The plants around them grew wild, responding to his emotional state. Vines shot up walls. Flowers bloomed and died in seconds. The temperature dropped as ice magic leaked through his control.

Miranda grabbed his hands. "Then know this too: you're not alone. Whatever happens, however bad it gets, you're not alone."

James looked at her. Marked for persecution by association, risking everything just by being here. Perhaps she was still too young to understand what that meant.

"Go home," he said quietly. "Before they notice you were here. Your family can't afford the attention."

"I don't care—"

"Go. Please."

Miranda hesitated, then nodded. "Tomorrow. After school. I'll come back."

"Maybe don't."

"I'm coming back." She moved toward the window and paused for a moment. "James? Your mother will come back too."

"You don't know that," James said.

"Neither do you."

She left through the window, climbing down the tree into darkness.

James sat alone in his overgrown room, surrounded by evidence of his power and his helplessness.

The Soul Splitter hummed on his desk. The device that would let him cheat fate, control his destiny and hide what he was.
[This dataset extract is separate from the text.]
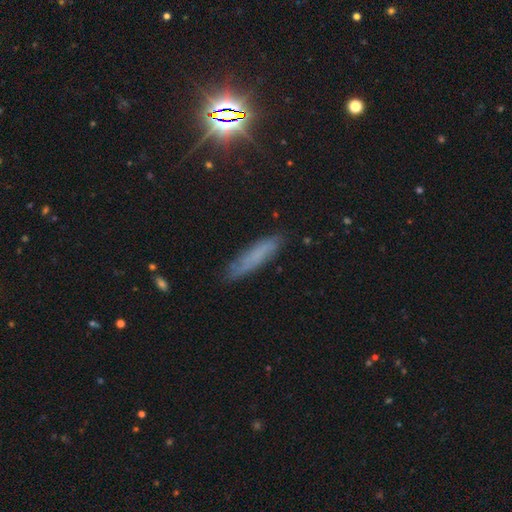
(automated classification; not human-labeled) Smooth or featured: smooth — 59% (featured or disk — 27%)
How rounded: cigar-shaped — 82% (in between — 16%)
Merging: none — 79% (minor disturbance — 16%)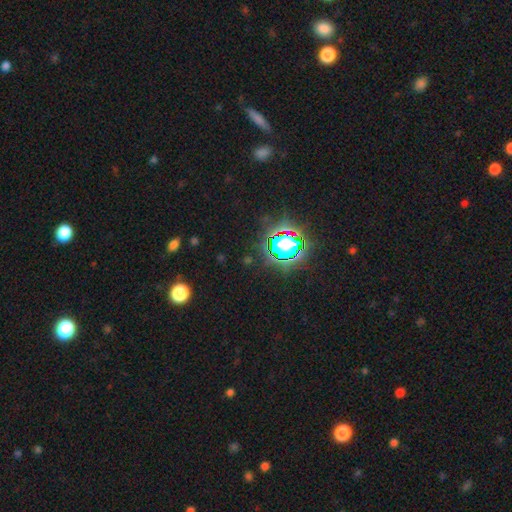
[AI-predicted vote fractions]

Useless for saving the people he loved.

He pulled out his journal. This was perhaps his way of dealing with things and he wrote:

Mother taken for questioning. "Seditious intent" they said. Translation: she defended Father too loudly. Showed too much loyalty. Refused to denounce him.

She might not come back. And if she doesn't, I become a ward of the state. Government property. Monitored. Controlled. Everything I've built, everything I've hidden, exposed.

Miranda says I can't save them. She's right. I'm eleven. The garrison is fortified. Fighting would be suicide.

But sitting here while they destroy my family is its own kind of death.

What's the point of strength if you can't protect anyone?

Tomorrow Mother might come home. Or she might not. And I'll have to decide: accept it and survive, or do something stupid.

James closed the journal as midnight passed.

His mother was in Crown custody and his father was in a cell. He wondered how it got so bad.

Tomorrow will bring news. Good or bad, but definitely news. He thought to himself.